I'm handling a newspaper site that has more than 10 years' worth of archives, with 150k+ hard-worked pieces of content and loads of links that still get clicked through. It also went through a lot of trouble: 3 different CMS's before WP, each with it's own link structure and unproper redirecting upon every change. So now the archives are all but "lost" from a SEO point of view.
With more than 90% content misplaced, showing classical 404's is not really an option. The emergency exit was to redirect the words in the URL to a search query (after filtering out the constants) and hope for the best. In most cases, the relevant result shows up towards the top, but not always. For this reason, I suppose it's wrong to pretend that the 404 is simply not there.

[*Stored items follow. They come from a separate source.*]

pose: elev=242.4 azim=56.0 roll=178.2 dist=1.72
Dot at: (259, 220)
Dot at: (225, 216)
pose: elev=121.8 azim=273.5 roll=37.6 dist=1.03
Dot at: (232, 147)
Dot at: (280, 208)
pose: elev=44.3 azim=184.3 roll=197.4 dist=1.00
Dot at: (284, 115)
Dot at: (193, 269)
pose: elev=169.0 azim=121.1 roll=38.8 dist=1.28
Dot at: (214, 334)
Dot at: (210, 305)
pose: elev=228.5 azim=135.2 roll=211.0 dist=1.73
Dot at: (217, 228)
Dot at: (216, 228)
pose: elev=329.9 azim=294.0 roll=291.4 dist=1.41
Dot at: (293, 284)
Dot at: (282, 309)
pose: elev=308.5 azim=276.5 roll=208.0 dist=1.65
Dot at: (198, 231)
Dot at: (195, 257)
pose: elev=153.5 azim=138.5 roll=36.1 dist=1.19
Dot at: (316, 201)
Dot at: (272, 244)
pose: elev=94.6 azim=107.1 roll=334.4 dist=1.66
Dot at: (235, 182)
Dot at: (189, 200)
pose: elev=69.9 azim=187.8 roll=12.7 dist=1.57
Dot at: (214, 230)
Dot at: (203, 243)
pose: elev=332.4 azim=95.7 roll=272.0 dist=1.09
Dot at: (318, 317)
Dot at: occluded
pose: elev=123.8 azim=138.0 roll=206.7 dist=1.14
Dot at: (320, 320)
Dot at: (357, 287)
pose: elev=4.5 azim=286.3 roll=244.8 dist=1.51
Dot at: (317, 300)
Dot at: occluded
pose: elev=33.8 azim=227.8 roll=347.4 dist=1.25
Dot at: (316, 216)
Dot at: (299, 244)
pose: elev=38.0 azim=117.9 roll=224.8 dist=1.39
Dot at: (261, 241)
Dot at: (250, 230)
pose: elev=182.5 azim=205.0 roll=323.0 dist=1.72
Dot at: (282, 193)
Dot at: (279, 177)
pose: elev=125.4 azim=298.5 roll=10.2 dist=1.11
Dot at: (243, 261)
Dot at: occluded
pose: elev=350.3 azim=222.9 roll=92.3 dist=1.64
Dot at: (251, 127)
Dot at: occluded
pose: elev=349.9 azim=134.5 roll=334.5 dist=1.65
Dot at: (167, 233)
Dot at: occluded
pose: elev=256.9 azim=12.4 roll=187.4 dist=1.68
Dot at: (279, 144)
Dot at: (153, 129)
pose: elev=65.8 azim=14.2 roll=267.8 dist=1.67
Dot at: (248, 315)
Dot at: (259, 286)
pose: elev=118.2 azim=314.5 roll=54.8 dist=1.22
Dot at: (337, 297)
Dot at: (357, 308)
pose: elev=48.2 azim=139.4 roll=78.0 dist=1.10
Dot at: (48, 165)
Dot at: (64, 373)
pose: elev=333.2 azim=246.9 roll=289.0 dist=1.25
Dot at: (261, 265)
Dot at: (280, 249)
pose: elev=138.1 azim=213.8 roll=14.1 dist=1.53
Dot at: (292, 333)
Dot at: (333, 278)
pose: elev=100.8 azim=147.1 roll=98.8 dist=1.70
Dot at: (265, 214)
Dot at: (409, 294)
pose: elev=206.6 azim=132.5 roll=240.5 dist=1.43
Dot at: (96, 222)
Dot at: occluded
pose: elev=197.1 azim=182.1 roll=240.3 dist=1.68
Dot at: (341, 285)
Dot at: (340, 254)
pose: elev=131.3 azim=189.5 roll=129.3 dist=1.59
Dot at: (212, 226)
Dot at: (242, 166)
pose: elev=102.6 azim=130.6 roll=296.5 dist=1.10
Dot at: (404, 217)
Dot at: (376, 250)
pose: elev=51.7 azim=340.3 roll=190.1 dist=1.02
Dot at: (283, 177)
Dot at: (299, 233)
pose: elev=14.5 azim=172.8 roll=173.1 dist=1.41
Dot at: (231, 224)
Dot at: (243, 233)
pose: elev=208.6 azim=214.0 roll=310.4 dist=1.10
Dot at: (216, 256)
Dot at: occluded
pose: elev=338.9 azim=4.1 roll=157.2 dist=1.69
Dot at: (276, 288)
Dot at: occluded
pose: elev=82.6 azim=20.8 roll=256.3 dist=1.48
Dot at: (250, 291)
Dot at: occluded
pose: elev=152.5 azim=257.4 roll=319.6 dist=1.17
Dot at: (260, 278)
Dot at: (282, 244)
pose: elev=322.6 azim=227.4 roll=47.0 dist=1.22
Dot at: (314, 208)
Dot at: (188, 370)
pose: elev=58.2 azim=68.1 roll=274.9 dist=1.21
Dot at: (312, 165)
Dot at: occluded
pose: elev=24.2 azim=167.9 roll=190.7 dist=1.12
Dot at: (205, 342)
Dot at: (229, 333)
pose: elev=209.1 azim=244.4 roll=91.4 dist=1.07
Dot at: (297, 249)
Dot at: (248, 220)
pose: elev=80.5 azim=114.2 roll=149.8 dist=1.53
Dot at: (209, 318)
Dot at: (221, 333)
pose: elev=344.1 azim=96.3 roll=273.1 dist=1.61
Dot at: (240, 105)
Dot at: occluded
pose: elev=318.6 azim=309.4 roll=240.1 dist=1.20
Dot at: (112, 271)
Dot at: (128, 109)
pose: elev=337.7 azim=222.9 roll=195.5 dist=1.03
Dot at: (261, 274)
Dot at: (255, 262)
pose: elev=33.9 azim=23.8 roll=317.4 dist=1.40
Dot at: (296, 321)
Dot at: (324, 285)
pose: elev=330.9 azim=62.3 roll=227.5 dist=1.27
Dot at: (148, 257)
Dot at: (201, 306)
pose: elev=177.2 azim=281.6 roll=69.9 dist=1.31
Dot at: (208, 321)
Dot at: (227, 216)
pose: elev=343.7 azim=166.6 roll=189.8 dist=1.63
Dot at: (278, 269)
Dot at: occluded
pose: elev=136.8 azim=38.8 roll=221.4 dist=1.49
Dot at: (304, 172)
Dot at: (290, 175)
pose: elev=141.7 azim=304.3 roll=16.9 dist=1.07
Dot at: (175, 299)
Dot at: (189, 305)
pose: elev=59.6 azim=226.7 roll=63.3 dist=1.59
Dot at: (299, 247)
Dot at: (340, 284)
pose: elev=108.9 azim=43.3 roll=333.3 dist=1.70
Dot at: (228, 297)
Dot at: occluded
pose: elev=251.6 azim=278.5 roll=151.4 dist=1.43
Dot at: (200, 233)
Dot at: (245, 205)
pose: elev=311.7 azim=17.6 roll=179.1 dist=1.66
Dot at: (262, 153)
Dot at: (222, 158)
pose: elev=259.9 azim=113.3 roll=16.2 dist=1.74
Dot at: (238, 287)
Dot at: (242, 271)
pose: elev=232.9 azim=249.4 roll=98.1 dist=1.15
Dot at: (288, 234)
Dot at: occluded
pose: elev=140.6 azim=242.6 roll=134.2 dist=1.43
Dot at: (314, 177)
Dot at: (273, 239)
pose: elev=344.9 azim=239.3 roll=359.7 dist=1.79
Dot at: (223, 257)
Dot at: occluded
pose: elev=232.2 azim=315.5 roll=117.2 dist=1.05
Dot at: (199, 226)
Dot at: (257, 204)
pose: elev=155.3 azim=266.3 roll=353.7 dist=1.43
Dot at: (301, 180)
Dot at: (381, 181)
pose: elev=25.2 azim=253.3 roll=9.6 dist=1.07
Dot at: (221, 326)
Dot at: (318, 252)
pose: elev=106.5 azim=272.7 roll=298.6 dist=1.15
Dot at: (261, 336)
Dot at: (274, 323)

The other approach I thought of was this: keep the URL verbatim, send the 404 status, but use the 404 template to show a search query (WP_query
with 's' parameter) on the relevant words.
This has the advantage that, on strong matches (those that are all but certain to be the "I'm feeling lucky"), I can decide to force an actual 301 redirect. That's not always the case, though: sometimes the actual wanted article is very far down the list. Still, it would work almost fine, except that for some reason pagination is not working on 404s. So now I think one of two things need to be done:
The simple solution, if only possible: somehow make pagination work on the 404 template - since I have no idea why it doesn't already, I don't know if it can be done or how. (Update: most likely it is because the pagination query var/slug is treated as part of the search)
The complicated solution, if only feasible: Use the search template itself. The 'search' slug can be removed completely by hooking into rewrite rules with a
$wp_rewrite->search_base = '';
This theoretically turns almost any url thrown at it into a search. The huge problem is that it also does it for postnames and everything else except categories and tags. So what I get from this is the following: Whenever there's a URL request, Wordpress will look if there is a category matching, then a tag, then it will do a search. Only after that will it look for matching authors, archives, posts etc. If only I could somehow hook into wordpress's internal rules regarding url parsing priority and move the search thing to the end of the list, the problem would be solved.
I'll have to admit that I didn't try any actual code. I don't know where to start from, I don't know exactly what to search for and there also seems to be little documentation for what I want. All I was able to do so far was blind test, as described above.
So the question is if there's any way to do either of the above and how.